• Assignment:
Extract every line of text from all of the records below, copying each one without any change. Leave the pictures out of your answer.

• Saved data entries:
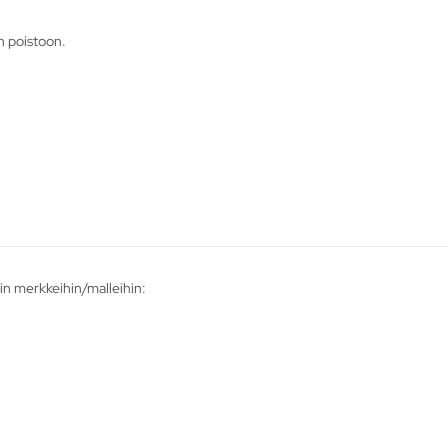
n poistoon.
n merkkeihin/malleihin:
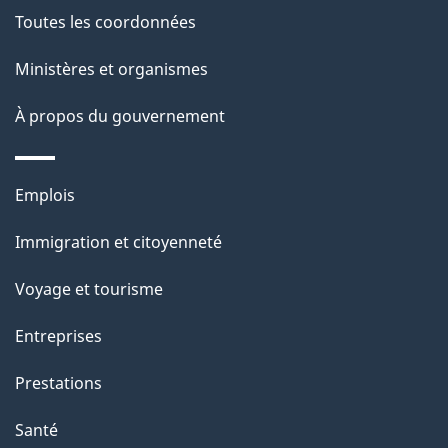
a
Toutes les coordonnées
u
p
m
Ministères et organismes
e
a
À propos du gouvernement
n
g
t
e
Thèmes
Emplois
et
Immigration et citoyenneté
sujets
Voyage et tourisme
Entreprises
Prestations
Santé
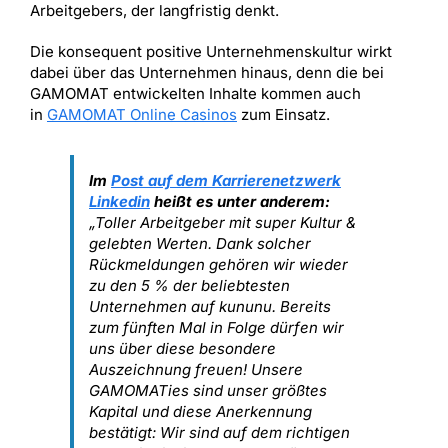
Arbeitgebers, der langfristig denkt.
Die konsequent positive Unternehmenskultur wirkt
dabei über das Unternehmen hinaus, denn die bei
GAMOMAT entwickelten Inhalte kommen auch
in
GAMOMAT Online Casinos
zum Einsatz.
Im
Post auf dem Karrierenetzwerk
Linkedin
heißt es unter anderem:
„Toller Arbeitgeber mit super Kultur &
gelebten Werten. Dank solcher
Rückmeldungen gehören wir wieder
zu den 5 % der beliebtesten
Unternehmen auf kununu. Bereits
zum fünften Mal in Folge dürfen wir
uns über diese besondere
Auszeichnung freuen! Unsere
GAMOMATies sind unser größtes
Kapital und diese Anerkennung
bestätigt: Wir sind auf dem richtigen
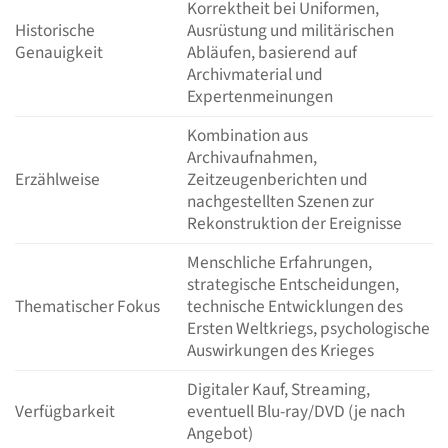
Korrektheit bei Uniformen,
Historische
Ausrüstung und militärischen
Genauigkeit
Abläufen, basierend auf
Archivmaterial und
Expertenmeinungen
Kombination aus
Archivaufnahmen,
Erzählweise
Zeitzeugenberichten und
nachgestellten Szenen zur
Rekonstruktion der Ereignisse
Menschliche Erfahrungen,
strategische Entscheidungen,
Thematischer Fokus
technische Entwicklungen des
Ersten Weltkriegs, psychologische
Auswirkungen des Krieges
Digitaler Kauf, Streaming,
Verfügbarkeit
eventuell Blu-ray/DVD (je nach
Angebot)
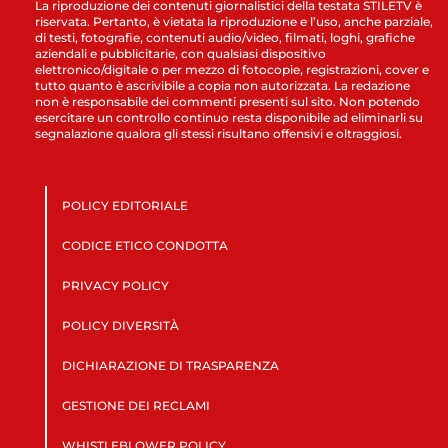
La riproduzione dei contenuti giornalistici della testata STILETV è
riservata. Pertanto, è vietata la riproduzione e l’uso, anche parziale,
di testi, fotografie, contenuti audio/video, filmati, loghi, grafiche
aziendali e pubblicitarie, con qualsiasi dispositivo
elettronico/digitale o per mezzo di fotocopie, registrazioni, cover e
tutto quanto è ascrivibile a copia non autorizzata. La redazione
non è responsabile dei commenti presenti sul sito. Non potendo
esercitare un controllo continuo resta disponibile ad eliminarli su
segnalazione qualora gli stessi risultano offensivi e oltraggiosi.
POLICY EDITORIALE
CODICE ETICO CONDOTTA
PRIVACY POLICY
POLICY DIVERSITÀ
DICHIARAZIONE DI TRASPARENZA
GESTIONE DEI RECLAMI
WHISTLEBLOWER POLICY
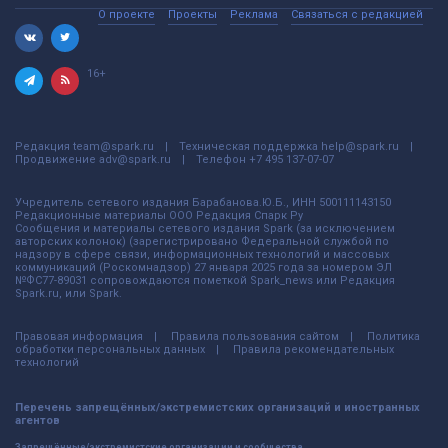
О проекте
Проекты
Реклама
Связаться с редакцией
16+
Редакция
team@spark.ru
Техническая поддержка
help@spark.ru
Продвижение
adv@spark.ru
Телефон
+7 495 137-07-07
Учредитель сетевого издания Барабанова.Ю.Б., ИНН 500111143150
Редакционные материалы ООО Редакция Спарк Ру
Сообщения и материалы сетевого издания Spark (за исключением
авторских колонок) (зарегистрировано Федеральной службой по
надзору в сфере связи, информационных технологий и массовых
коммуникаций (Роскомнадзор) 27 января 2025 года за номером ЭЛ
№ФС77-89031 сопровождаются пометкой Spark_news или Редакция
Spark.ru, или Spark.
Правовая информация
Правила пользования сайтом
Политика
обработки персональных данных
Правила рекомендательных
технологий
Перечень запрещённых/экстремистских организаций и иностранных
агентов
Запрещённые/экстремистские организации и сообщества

• Task response:
n poistoon.
n merkkeihin/malleihin:
a
Toutes les coordonnées
u
p
m
Ministères et organismes
e
a
À propos du gouvernement
n
g
t
e
Thèmes
Emplois
et
Immigration et citoyenneté
sujets
Voyage et tourisme
Entreprises
Prestations
Santé
Arbeitgebers, der langfristig denkt.
Die konsequent positive Unternehmenskultur wirkt
dabei über das Unternehmen hinaus, denn die bei
GAMOMAT entwickelten Inhalte kommen auch
in
GAMOMAT Online Casinos
zum Einsatz.
Im
Post auf dem Karrierenetzwerk
Linkedin
heißt es unter anderem:
„Toller Arbeitgeber mit super Kultur &
gelebten Werten. Dank solcher
Rückmeldungen gehören wir wieder
zu den 5 % der beliebtesten
Unternehmen auf kununu. Bereits
zum fünften Mal in Folge dürfen wir
uns über diese besondere
Auszeichnung freuen! Unsere
GAMOMATies sind unser größtes
Kapital und diese Anerkennung
bestätigt: Wir sind auf dem richtigen
Korrektheit bei Uniformen,
Historische
Ausrüstung und militärischen
Genauigkeit
Abläufen, basierend auf
Archivmaterial und
Expertenmeinungen
Kombination aus
Archivaufnahmen,
Erzählweise
Zeitzeugenberichten und
nachgestellten Szenen zur
Rekonstruktion der Ereignisse
Menschliche Erfahrungen,
strategische Entscheidungen,
Thematischer Fokus
technische Entwicklungen des
Ersten Weltkriegs, psychologische
Auswirkungen des Krieges
Digitaler Kauf, Streaming,
Verfügbarkeit
eventuell Blu-ray/DVD (je nach
Angebot)
La riproduzione dei contenuti giornalistici della testata STILETV è
riservata. Pertanto, è vietata la riproduzione e l’uso, anche parziale,
di testi, fotografie, contenuti audio/video, filmati, loghi, grafiche
aziendali e pubblicitarie, con qualsiasi dispositivo
elettronico/digitale o per mezzo di fotocopie, registrazioni, cover e
tutto quanto è ascrivibile a copia non autorizzata. La redazione
non è responsabile dei commenti presenti sul sito. Non potendo
esercitare un controllo continuo resta disponibile ad eliminarli su
segnalazione qualora gli stessi risultano offensivi e oltraggiosi.
POLICY EDITORIALE
CODICE ETICO CONDOTTA
PRIVACY POLICY
POLICY DIVERSITÀ
DICHIARAZIONE DI TRASPARENZA
GESTIONE DEI RECLAMI
WHISTLEBLOWER POLICY
О проекте
Проекты
Реклама
Связаться с редакцией
16+
Редакция
team@spark.ru
Техническая поддержка
help@spark.ru
Продвижение
adv@spark.ru
Телефон
+7 495 137-07-07
Учредитель сетевого издания Барабанова.Ю.Б., ИНН 500111143150
Редакционные материалы ООО Редакция Спарк Ру
Сообщения и материалы сетевого издания Spark (за исключением
авторских колонок) (зарегистрировано Федеральной службой по
надзору в сфере связи, информационных технологий и массовых
коммуникаций (Роскомнадзор) 27 января 2025 года за номером ЭЛ
№ФС77-89031 сопровождаются пометкой Spark_news или Редакция
Spark.ru, или Spark.
Правовая информация
Правила пользования сайтом
Политика
обработки персональных данных
Правила рекомендательных
технологий
Перечень запрещённых/экстремистских организаций и иностранных
агентов
Запрещённые/экстремистские организации и сообщества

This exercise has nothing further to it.